---------- Recorded data ----------

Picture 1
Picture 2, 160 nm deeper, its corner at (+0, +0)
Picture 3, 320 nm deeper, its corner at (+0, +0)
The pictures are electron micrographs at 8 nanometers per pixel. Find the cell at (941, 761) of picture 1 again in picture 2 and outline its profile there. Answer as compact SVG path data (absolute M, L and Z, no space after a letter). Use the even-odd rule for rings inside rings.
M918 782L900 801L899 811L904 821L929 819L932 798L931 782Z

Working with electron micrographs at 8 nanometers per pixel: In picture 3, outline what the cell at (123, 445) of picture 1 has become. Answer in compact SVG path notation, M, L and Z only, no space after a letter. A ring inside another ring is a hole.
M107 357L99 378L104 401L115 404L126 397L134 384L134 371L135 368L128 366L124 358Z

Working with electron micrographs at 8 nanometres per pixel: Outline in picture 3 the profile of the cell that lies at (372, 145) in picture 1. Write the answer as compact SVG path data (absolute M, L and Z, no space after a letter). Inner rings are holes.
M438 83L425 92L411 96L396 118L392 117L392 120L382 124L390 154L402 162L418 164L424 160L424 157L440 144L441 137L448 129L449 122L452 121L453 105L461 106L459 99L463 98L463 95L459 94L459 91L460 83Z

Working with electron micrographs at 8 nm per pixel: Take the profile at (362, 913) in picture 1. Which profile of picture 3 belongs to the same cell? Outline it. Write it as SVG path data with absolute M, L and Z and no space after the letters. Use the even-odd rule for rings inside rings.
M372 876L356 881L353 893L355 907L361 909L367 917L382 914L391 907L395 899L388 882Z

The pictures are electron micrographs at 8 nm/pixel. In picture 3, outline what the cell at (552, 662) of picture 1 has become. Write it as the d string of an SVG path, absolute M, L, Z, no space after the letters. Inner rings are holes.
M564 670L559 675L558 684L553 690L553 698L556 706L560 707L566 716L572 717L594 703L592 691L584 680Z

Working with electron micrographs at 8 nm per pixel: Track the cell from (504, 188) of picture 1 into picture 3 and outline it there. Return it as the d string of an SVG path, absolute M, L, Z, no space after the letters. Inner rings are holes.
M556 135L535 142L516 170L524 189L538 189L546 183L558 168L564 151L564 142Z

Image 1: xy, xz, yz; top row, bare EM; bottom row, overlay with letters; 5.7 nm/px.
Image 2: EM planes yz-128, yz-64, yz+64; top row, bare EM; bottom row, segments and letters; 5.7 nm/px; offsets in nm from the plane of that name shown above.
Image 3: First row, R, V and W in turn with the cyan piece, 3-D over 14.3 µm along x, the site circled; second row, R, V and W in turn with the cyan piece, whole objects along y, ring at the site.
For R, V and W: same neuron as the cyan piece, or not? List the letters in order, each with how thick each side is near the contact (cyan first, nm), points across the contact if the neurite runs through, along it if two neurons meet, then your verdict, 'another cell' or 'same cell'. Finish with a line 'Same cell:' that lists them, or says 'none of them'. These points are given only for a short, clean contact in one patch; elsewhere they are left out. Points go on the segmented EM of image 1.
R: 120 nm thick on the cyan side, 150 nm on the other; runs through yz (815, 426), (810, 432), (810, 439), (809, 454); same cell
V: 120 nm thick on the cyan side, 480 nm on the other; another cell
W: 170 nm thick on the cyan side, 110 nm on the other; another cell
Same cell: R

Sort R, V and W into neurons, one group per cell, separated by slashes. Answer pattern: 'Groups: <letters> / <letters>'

----------

Exercise aim: The expected response is the entire listing, repeated word for word.

Your solution:
Picture 1
Picture 2, 160 nm deeper, its corner at (+0, +0)
Picture 3, 320 nm deeper, its corner at (+0, +0)
The pictures are electron micrographs at 8 nanometers per pixel. Find the cell at (941, 761) of picture 1 again in picture 2 and outline its profile there. Answer as compact SVG path data (absolute M, L and Z, no space after a letter). Use the even-odd rule for rings inside rings.
M918 782L900 801L899 811L904 821L929 819L932 798L931 782Z

Working with electron micrographs at 8 nanometers per pixel: In picture 3, outline what the cell at (123, 445) of picture 1 has become. Answer in compact SVG path notation, M, L and Z only, no space after a letter. A ring inside another ring is a hole.
M107 357L99 378L104 401L115 404L126 397L134 384L134 371L135 368L128 366L124 358Z

Working with electron micrographs at 8 nanometres per pixel: Outline in picture 3 the profile of the cell that lies at (372, 145) in picture 1. Write the answer as compact SVG path data (absolute M, L and Z, no space after a letter). Inner rings are holes.
M438 83L425 92L411 96L396 118L392 117L392 120L382 124L390 154L402 162L418 164L424 160L424 157L440 144L441 137L448 129L449 122L452 121L453 105L461 106L459 99L463 98L463 95L459 94L459 91L460 83Z

Working with electron micrographs at 8 nm per pixel: Take the profile at (362, 913) in picture 1. Which profile of picture 3 belongs to the same cell? Outline it. Write it as SVG path data with absolute M, L and Z and no space after the letters. Use the even-odd rule for rings inside rings.
M372 876L356 881L353 893L355 907L361 909L367 917L382 914L391 907L395 899L388 882Z

The pictures are electron micrographs at 8 nm/pixel. In picture 3, outline what the cell at (552, 662) of picture 1 has become. Write it as the d string of an SVG path, absolute M, L, Z, no space after the letters. Inner rings are holes.
M564 670L559 675L558 684L553 690L553 698L556 706L560 707L566 716L572 717L594 703L592 691L584 680Z

Working with electron micrographs at 8 nm per pixel: Track the cell from (504, 188) of picture 1 into picture 3 and outline it there. Return it as the d string of an SVG path, absolute M, L, Z, no space after the letters. Inner rings are holes.
M556 135L535 142L516 170L524 189L538 189L546 183L558 168L564 151L564 142Z

Image 1: xy, xz, yz; top row, bare EM; bottom row, overlay with letters; 5.7 nm/px.
Image 2: EM planes yz-128, yz-64, yz+64; top row, bare EM; bottom row, segments and letters; 5.7 nm/px; offsets in nm from the plane of that name shown above.
Image 3: First row, R, V and W in turn with the cyan piece, 3-D over 14.3 µm along x, the site circled; second row, R, V and W in turn with the cyan piece, whole objects along y, ring at the site.
For R, V and W: same neuron as the cyan piece, or not? List the letters in order, each with how thick each side is near the contact (cyan first, nm), points across the contact if the neurite runs through, along it if two neurons meet, then your verdict, 'another cell' or 'same cell'. Finish with a line 'Same cell:' that lists them, or says 'none of them'. These points are given only for a short, clean contact in one patch; elsewhere they are left out. Points go on the segmented EM of image 1.
R: 120 nm thick on the cyan side, 150 nm on the other; runs through yz (815, 426), (810, 432), (810, 439), (809, 454); same cell
V: 120 nm thick on the cyan side, 480 nm on the other; another cell
W: 170 nm thick on the cyan side, 110 nm on the other; another cell
Same cell: R

Sort R, V and W into neurons, one group per cell, separated by slashes. Answer pattern: 'Groups: <letters> / <letters>'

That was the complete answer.